Saved data entries
══════════════════════════════

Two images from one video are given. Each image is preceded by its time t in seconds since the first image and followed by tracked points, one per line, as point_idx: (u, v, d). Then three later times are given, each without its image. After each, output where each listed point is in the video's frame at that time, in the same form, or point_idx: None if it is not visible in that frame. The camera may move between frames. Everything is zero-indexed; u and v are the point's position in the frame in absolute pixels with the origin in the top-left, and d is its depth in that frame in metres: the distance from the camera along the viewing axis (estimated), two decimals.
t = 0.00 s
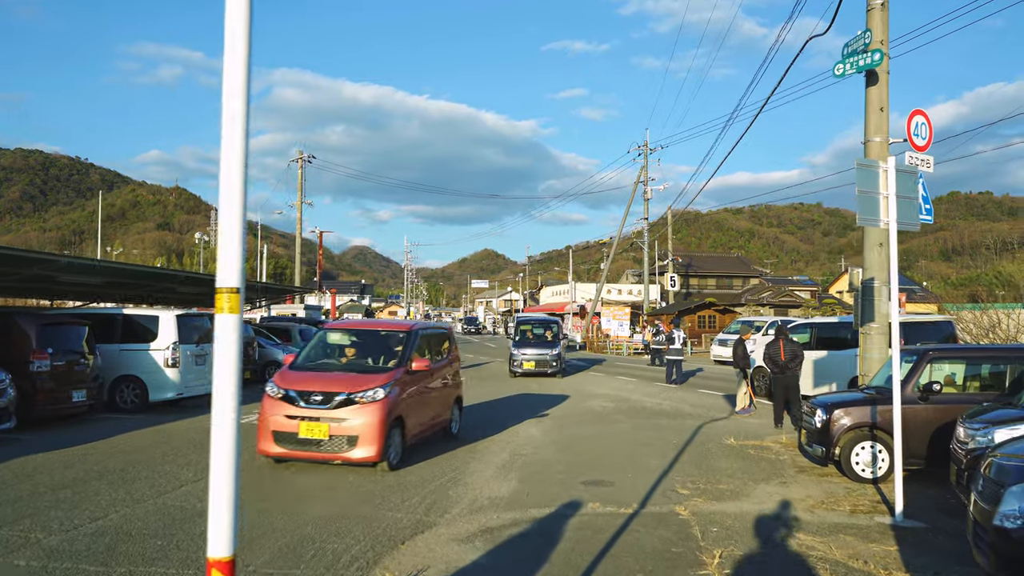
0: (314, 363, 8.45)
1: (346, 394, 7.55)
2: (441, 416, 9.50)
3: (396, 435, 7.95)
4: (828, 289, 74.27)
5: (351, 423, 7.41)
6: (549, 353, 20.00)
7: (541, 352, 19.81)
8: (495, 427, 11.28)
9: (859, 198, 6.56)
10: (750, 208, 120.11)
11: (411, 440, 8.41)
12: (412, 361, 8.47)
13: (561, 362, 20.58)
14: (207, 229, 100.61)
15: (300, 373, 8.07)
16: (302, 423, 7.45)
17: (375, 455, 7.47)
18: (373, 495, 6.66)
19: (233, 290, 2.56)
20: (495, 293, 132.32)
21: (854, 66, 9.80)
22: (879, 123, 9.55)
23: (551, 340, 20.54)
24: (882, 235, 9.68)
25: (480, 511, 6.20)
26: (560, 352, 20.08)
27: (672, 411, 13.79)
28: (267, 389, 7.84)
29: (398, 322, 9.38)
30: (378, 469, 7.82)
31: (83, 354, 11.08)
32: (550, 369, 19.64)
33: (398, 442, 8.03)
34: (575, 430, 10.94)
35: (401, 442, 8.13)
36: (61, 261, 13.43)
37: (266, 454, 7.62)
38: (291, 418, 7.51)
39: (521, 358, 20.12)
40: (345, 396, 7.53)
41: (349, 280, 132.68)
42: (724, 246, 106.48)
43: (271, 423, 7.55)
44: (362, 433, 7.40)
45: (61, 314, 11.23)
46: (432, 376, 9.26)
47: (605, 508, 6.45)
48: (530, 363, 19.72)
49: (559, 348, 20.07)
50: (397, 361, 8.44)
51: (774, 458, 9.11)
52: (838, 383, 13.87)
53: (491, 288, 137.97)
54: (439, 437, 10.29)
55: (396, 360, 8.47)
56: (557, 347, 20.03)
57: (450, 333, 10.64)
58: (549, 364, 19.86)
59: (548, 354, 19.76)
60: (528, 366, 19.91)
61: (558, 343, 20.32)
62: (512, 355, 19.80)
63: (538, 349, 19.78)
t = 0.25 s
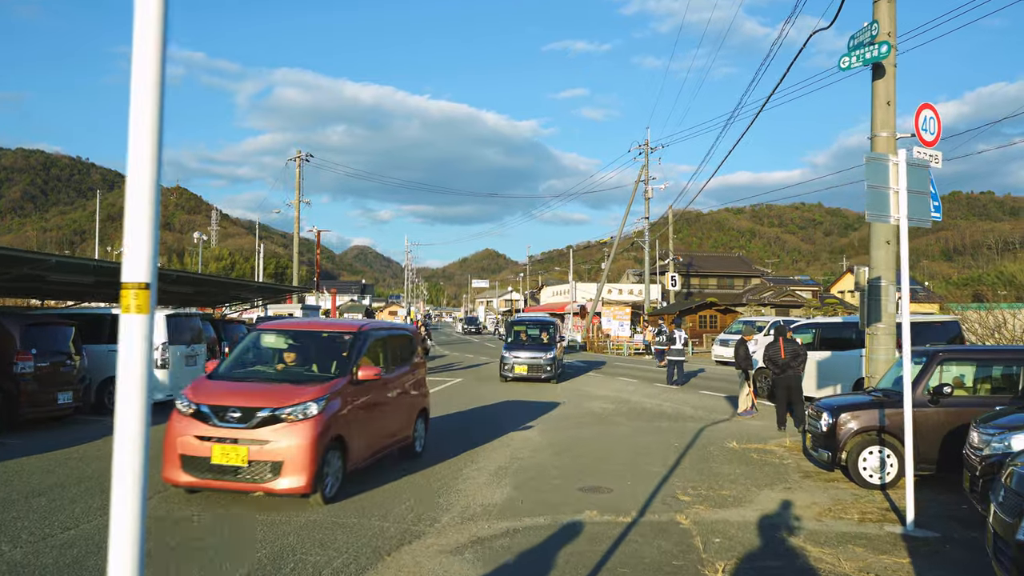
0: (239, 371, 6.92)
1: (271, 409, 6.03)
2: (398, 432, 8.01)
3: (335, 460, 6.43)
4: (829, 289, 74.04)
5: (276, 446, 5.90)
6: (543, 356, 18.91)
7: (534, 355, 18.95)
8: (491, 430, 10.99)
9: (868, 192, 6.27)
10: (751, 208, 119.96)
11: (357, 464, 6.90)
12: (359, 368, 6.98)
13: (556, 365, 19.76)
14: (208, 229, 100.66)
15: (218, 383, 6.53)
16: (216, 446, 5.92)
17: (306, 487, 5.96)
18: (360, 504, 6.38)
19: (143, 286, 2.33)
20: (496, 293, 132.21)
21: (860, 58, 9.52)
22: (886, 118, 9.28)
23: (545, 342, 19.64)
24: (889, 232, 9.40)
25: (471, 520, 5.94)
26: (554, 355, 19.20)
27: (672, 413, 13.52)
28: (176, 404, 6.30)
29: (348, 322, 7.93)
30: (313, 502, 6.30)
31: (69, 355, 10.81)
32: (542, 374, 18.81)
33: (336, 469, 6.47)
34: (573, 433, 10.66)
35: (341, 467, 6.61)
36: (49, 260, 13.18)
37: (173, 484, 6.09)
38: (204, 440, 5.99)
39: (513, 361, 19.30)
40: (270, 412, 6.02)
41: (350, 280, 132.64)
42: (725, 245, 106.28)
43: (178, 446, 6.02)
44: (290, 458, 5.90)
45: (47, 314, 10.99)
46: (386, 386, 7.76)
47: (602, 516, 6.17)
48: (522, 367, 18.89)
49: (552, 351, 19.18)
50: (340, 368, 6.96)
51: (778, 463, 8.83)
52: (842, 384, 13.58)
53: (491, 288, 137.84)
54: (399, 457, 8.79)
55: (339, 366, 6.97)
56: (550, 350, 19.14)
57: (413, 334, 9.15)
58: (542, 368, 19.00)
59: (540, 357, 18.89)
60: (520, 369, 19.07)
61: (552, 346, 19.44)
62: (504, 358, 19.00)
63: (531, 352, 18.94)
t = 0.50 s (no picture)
0: (127, 381, 5.49)
1: (148, 433, 4.66)
2: (337, 455, 6.61)
3: (237, 498, 5.04)
4: (829, 290, 73.85)
5: (153, 482, 4.54)
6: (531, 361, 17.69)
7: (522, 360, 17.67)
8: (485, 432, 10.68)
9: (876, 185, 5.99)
10: (751, 208, 119.82)
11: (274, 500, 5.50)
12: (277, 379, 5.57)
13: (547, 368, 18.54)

══════════════════════════════

Task prompt
Transcribe, word for word, the stretch of lines in the data above from the one with "13: (561, 362, 20.58)" through the one with "0: (239, 371, 6.92)"; omit all pictures.

Written answer
13: (561, 362, 20.58)
14: (207, 229, 100.61)
15: (300, 373, 8.07)
16: (302, 423, 7.45)
17: (375, 455, 7.47)
18: (373, 495, 6.66)
19: (233, 290, 2.56)
20: (495, 293, 132.32)
21: (854, 66, 9.80)
22: (879, 123, 9.55)
23: (551, 340, 20.54)
24: (882, 235, 9.68)
25: (480, 511, 6.20)
26: (560, 352, 20.08)
27: (672, 411, 13.79)
28: (267, 389, 7.84)
29: (398, 322, 9.38)
30: (378, 469, 7.82)
31: (83, 354, 11.08)
32: (550, 369, 19.64)
33: (398, 442, 8.03)
34: (575, 430, 10.94)
35: (401, 442, 8.13)
36: (61, 261, 13.43)
37: (266, 454, 7.62)
38: (291, 418, 7.51)
39: (521, 358, 20.12)
40: (345, 396, 7.53)
41: (349, 280, 132.68)
42: (724, 246, 106.48)
43: (271, 423, 7.55)
44: (362, 433, 7.40)
45: (61, 314, 11.23)
46: (432, 376, 9.26)
47: (605, 508, 6.45)
48: (530, 363, 19.72)
49: (559, 348, 20.07)
50: (397, 361, 8.44)
51: (774, 458, 9.11)
52: (838, 383, 13.87)
53: (491, 288, 137.97)
54: (439, 437, 10.29)
55: (396, 360, 8.47)
56: (557, 347, 20.03)
57: (450, 333, 10.64)
58: (549, 364, 19.86)
59: (548, 354, 19.76)
60: (528, 366, 19.91)
61: (558, 343, 20.32)
62: (512, 355, 19.80)
63: (538, 349, 19.78)
t = 0.25 s
0: (239, 371, 6.92)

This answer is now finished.